How to find the most common words using spacy?

Harry Loyd picture Harry Loyd · May 16, 2016 · Viewed 15.6k times · Source

I'm using spacy with python and its working fine for tagging each word but I was wondering if it was possible to find the most common words in a string. Also is it possible to get the most common nouns, verbs, adverbs and so on?

There's a count_by function included but I cant seem to get it to run in any meaningful way.

Answer

Paras Dahal picture Paras Dahal · Jan 2, 2017

I recently had to count frequency of all the tokens in a text file. You can filter out words to get POS tokens you like using the pos_ attribute. Here is a simple example:

import spacy
from collections import Counter
nlp = spacy.load('en')
doc = nlp(u'Your text here')
# all tokens that arent stop words or punctuations
words = [token.text for token in doc if token.is_stop != True and token.is_punct != True]

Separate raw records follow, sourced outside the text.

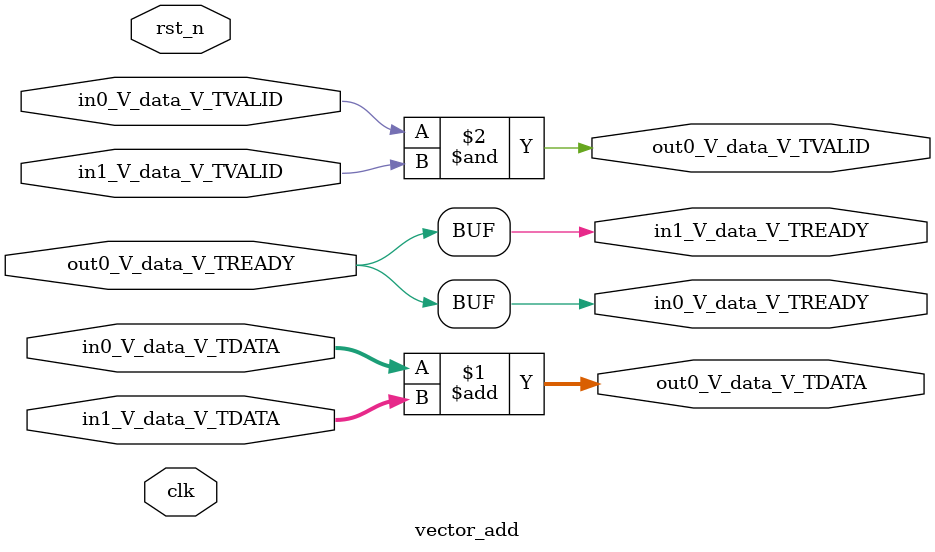
<source format=sv>

module vector_add #(
    parameter PE = 8
)(
    input wire clk,
    input wire rst_n,
    
    // AXI-Stream input 0
    input wire [63:0] in0_V_data_V_TDATA,
    input wire in0_V_data_V_TVALID,
    output wire in0_V_data_V_TREADY,
    
    // AXI-Stream input 1  
    input wire [63:0] in1_V_data_V_TDATA,
    input wire in1_V_data_V_TVALID,
    output wire in1_V_data_V_TREADY,
    
    // AXI-Stream output
    output wire [63:0] out0_V_data_V_TDATA,
    output wire out0_V_data_V_TVALID,
    input wire out0_V_data_V_TREADY
);

// Vector addition logic
assign out0_V_data_V_TDATA = in0_V_data_V_TDATA + in1_V_data_V_TDATA;
assign out0_V_data_V_TVALID = in0_V_data_V_TVALID & in1_V_data_V_TVALID;
assign in0_V_data_V_TREADY = out0_V_data_V_TREADY;
assign in1_V_data_V_TREADY = out0_V_data_V_TREADY;

endmodule
</source>
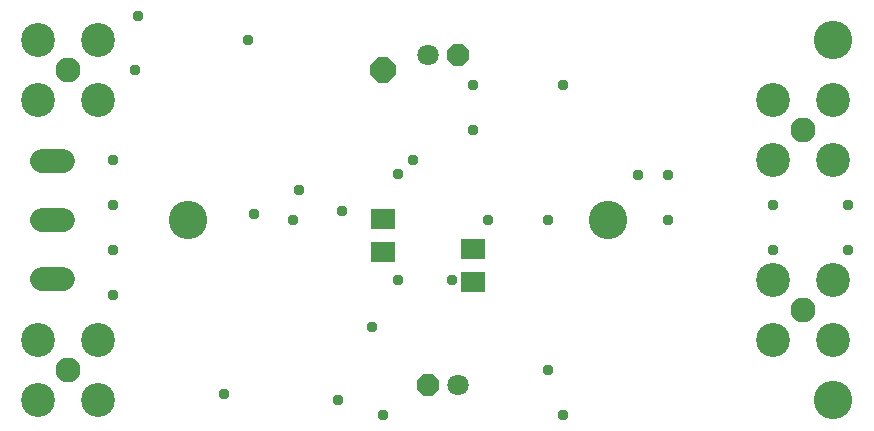
<source format=gbr>
G04 EAGLE Gerber RS-274X export*
G75*
%MOMM*%
%FSLAX34Y34*%
%LPD*%
%INSoldermask Bottom*%
%IPPOS*%
%AMOC8*
5,1,8,0,0,1.08239X$1,22.5*%
G01*
%ADD10C,3.251200*%
%ADD11C,2.108200*%
%ADD12C,2.870200*%
%ADD13R,2.003200X1.803200*%
%ADD14P,1.951982X8X22.500000*%
%ADD15C,1.803400*%
%ADD16P,1.951982X8X202.500000*%
%ADD17P,2.309387X8X22.500000*%
%ADD18C,1.993900*%
%ADD19C,0.959600*%


D10*
X165100Y190500D03*
X520700Y190500D03*
X711200Y342900D03*
X711200Y38100D03*
D11*
X63500Y317500D03*
D12*
X38001Y342999D03*
X88999Y342999D03*
X88999Y292001D03*
X38001Y292001D03*
D11*
X685800Y266700D03*
D12*
X660301Y292199D03*
X711299Y292199D03*
X711299Y241201D03*
X660301Y241201D03*
D13*
X406400Y138400D03*
X406400Y166400D03*
X330200Y191800D03*
X330200Y163800D03*
D14*
X393700Y330200D03*
D15*
X368300Y330200D03*
D16*
X368300Y50800D03*
D15*
X393700Y50800D03*
D17*
X330200Y317500D03*
D11*
X685800Y114300D03*
D12*
X660301Y139799D03*
X711299Y139799D03*
X711299Y88801D03*
X660301Y88801D03*
D11*
X63500Y63500D03*
D12*
X38001Y88999D03*
X88999Y88999D03*
X88999Y38001D03*
X38001Y38001D03*
D18*
X41647Y240500D02*
X59554Y240500D01*
X59554Y190500D02*
X41647Y190500D01*
X41647Y140500D02*
X59554Y140500D01*
D19*
X101600Y241300D03*
X101600Y203200D03*
X101600Y165100D03*
X101600Y127000D03*
X220980Y195580D03*
X295910Y198120D03*
X419100Y190500D03*
X469900Y190500D03*
X546100Y228600D03*
X571500Y190500D03*
X571500Y228600D03*
X660400Y203200D03*
X723900Y203200D03*
X723900Y165100D03*
X660400Y165100D03*
X469900Y63500D03*
X406400Y266700D03*
X406400Y304800D03*
X482600Y304800D03*
X215900Y342900D03*
X321310Y100330D03*
X292100Y38100D03*
X330200Y25400D03*
X482600Y25400D03*
X195580Y43180D03*
X123190Y363220D03*
X342900Y229870D03*
X388620Y139700D03*
X120650Y317500D03*
X259080Y215900D03*
X355600Y241300D03*
X342900Y139700D03*
X254000Y190500D03*
M02*

</source>
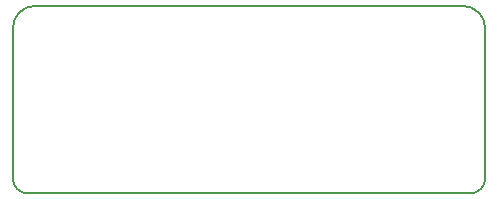
<source format=gbr>
G04 #@! TF.FileFunction,Profile,NP*
%FSLAX46Y46*%
G04 Gerber Fmt 4.6, Leading zero omitted, Abs format (unit mm)*
G04 Created by KiCad (PCBNEW 4.0.4-stable) date 03/20/17 12:43:44*
%MOMM*%
%LPD*%
G01*
G04 APERTURE LIST*
%ADD10C,0.100000*%
%ADD11C,0.150000*%
G04 APERTURE END LIST*
D10*
D11*
X174625000Y-97155000D02*
X138430000Y-97155000D01*
X175260000Y-113030000D02*
X174625000Y-113030000D01*
X175260000Y-113030000D02*
G75*
G03X176530000Y-111760000I0J1270000D01*
G01*
X136525000Y-111760000D02*
G75*
G03X137795000Y-113030000I1270000J0D01*
G01*
X138430000Y-97155000D02*
G75*
G03X136525000Y-99060000I0J-1905000D01*
G01*
X176530000Y-99060000D02*
G75*
G03X174625000Y-97155000I-1905000J0D01*
G01*
X136525000Y-111760000D02*
X136525000Y-99060000D01*
X174625000Y-113030000D02*
X137795000Y-113030000D01*
X176530000Y-99060000D02*
X176530000Y-111760000D01*
M02*

</source>
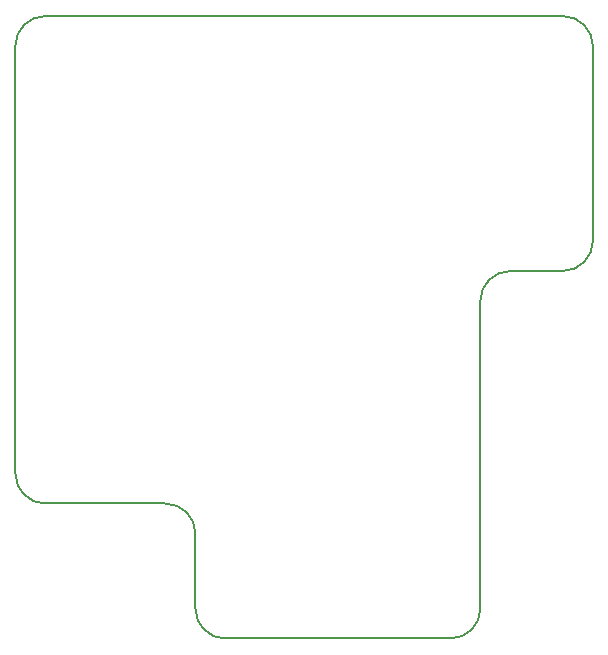
<source format=gbr>
G04 #@! TF.GenerationSoftware,KiCad,Pcbnew,(5.1.5)-2*
G04 #@! TF.CreationDate,2020-04-12T20:47:40+10:00*
G04 #@! TF.ProjectId,stm32-energymon,73746d33-322d-4656-9e65-7267796d6f6e,rev?*
G04 #@! TF.SameCoordinates,Original*
G04 #@! TF.FileFunction,Profile,NP*
%FSLAX46Y46*%
G04 Gerber Fmt 4.6, Leading zero omitted, Abs format (unit mm)*
G04 Created by KiCad (PCBNEW (5.1.5)-2) date 2020-04-12 20:47:40*
%MOMM*%
%LPD*%
G04 APERTURE LIST*
%ADD10C,0.150000*%
G04 APERTURE END LIST*
D10*
X118745000Y-108585000D02*
G75*
G02X116205000Y-111125000I-2540000J0D01*
G01*
X118745000Y-82550000D02*
X118745000Y-108585000D01*
X125730000Y-80010000D02*
X121285000Y-80010000D01*
X118745000Y-82550000D02*
G75*
G02X121285000Y-80010000I2540000J0D01*
G01*
X128270000Y-77470000D02*
G75*
G02X125730000Y-80010000I-2540000J0D01*
G01*
X94615000Y-102235000D02*
X94615000Y-108585000D01*
X81915000Y-99695000D02*
X92075000Y-99695000D01*
X97155000Y-111125000D02*
G75*
G02X94615000Y-108585000I0J2540000D01*
G01*
X81915000Y-99695000D02*
G75*
G02X79375000Y-97155000I0J2540000D01*
G01*
X92075000Y-99695000D02*
G75*
G02X94615000Y-102235000I0J-2540000D01*
G01*
X79375000Y-60960000D02*
G75*
G02X81915000Y-58420000I2540000J0D01*
G01*
X125730000Y-58420000D02*
G75*
G02X128270000Y-60960000I0J-2540000D01*
G01*
X128270000Y-60960000D02*
X128270000Y-77470000D01*
X81915000Y-58420000D02*
X125730000Y-58420000D01*
X79375000Y-97155000D02*
X79375000Y-60960000D01*
X116205000Y-111125000D02*
X97155000Y-111125000D01*
M02*

</source>
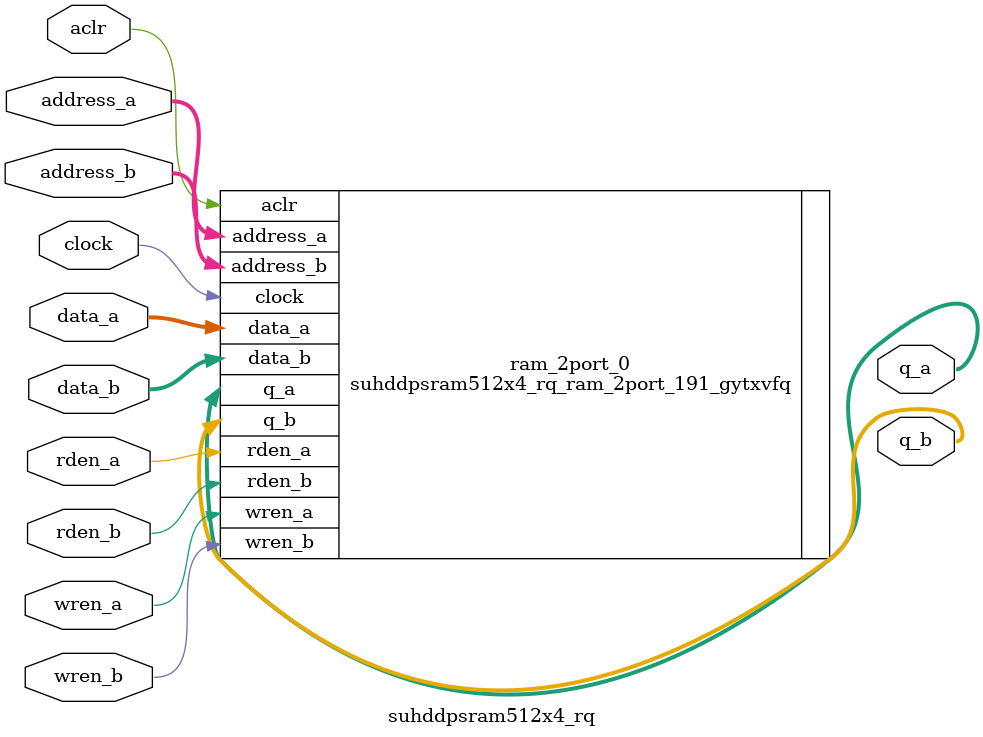
<source format=v>

`timescale 1 ps / 1 ps
module suhddpsram512x4_rq (
		input  wire [3:0] data_a,    //  ram_input.datain_a
		input  wire [3:0] data_b,    //           .datain_b
		input  wire [8:0] address_a, //           .address_a
		input  wire [8:0] address_b, //           .address_b
		input  wire       wren_a,    //           .wren_a
		input  wire       wren_b,    //           .wren_b
		input  wire       clock,     //           .clock
		input  wire       rden_a,    //           .rden_a
		input  wire       rden_b,    //           .rden_b
		input  wire       aclr,      //           .aclr
		output wire [3:0] q_a,       // ram_output.dataout_a
		output wire [3:0] q_b        //           .dataout_b
	);

	suhddpsram512x4_rq_ram_2port_191_gytxvfq ram_2port_0 (
		.data_a    (data_a),    //  ram_input.datain_a
		.data_b    (data_b),    //           .datain_b
		.address_a (address_a), //           .address_a
		.address_b (address_b), //           .address_b
		.wren_a    (wren_a),    //           .wren_a
		.wren_b    (wren_b),    //           .wren_b
		.clock     (clock),     //           .clock
		.rden_a    (rden_a),    //           .rden_a
		.rden_b    (rden_b),    //           .rden_b
		.aclr      (aclr),      //           .aclr
		.q_a       (q_a),       // ram_output.dataout_a
		.q_b       (q_b)        //           .dataout_b
	);

endmodule

</source>
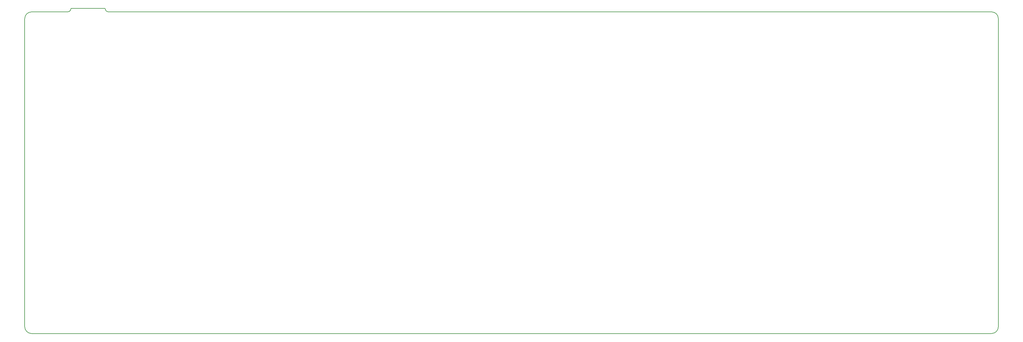
<source format=gbr>
%TF.GenerationSoftware,KiCad,Pcbnew,(5.1.6)-1*%
%TF.CreationDate,2020-09-28T13:00:59+07:00*%
%TF.ProjectId,HHKR,48484b52-2e6b-4696-9361-645f70636258,rev?*%
%TF.SameCoordinates,Original*%
%TF.FileFunction,Profile,NP*%
%FSLAX46Y46*%
G04 Gerber Fmt 4.6, Leading zero omitted, Abs format (unit mm)*
G04 Created by KiCad (PCBNEW (5.1.6)-1) date 2020-09-28 13:00:59*
%MOMM*%
%LPD*%
G01*
G04 APERTURE LIST*
%TA.AperFunction,Profile*%
%ADD10C,0.200000*%
%TD*%
G04 APERTURE END LIST*
D10*
X34575000Y104249999D02*
G75*
G02*
X33575000Y105249999I0J1000000D01*
G01*
X34575000Y104249999D02*
X292750000Y104249999D01*
X23575000Y105249999D02*
G75*
G02*
X22575000Y104249999I-1000000J0D01*
G01*
X12050000Y104249999D02*
X22575000Y104249999D01*
X33575000Y105249999D02*
X23575000Y105249999D01*
X10050000Y48749999D02*
X10050000Y46749999D01*
X294750000Y48749999D02*
X294750000Y46749999D01*
X294750000Y46749999D02*
X294750000Y12050000D01*
X294750000Y102249995D02*
X294750000Y48749999D01*
X10050000Y46749999D02*
X10050000Y12050000D01*
X10050000Y102249999D02*
X10050000Y48749999D01*
X292750000Y104249999D02*
G75*
G02*
X294750000Y102249999I0J-2000000D01*
G01*
X294750000Y12050000D02*
G75*
G02*
X292750000Y10050000I-2000000J0D01*
G01*
X292750000Y10050000D02*
X12050000Y10050000D01*
X12050000Y10050000D02*
G75*
G02*
X10050000Y12050000I0J2000000D01*
G01*
X10050000Y102249999D02*
G75*
G02*
X12050000Y104249999I2000000J0D01*
G01*
M02*

</source>
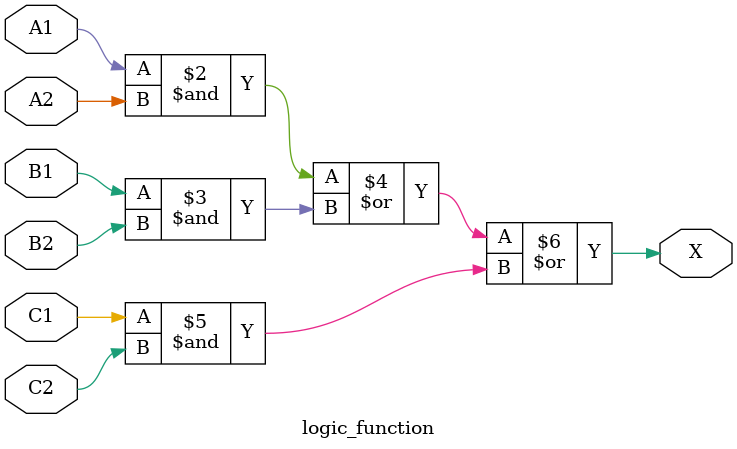
<source format=v>
module logic_function (
    input A1,
    input A2,
    input B1,
    input B2,
    input C1,
    input C2,
    output reg X
);

    always @(*) begin
        X = (A1 & A2) | (B1 & B2) | (C1 & C2);
    end

endmodule
</source>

# noun tokens that arent stop words or punctuations
nouns = [token.text for token in doc if token.is_stop != True and token.is_punct != True and token.pos_ == "NOUN"]

# five most common tokens
word_freq = Counter(words)
common_words = word_freq.most_common(5)

# five most common noun tokens
noun_freq = Counter(nouns)
common_nouns = noun_freq.most_common(5)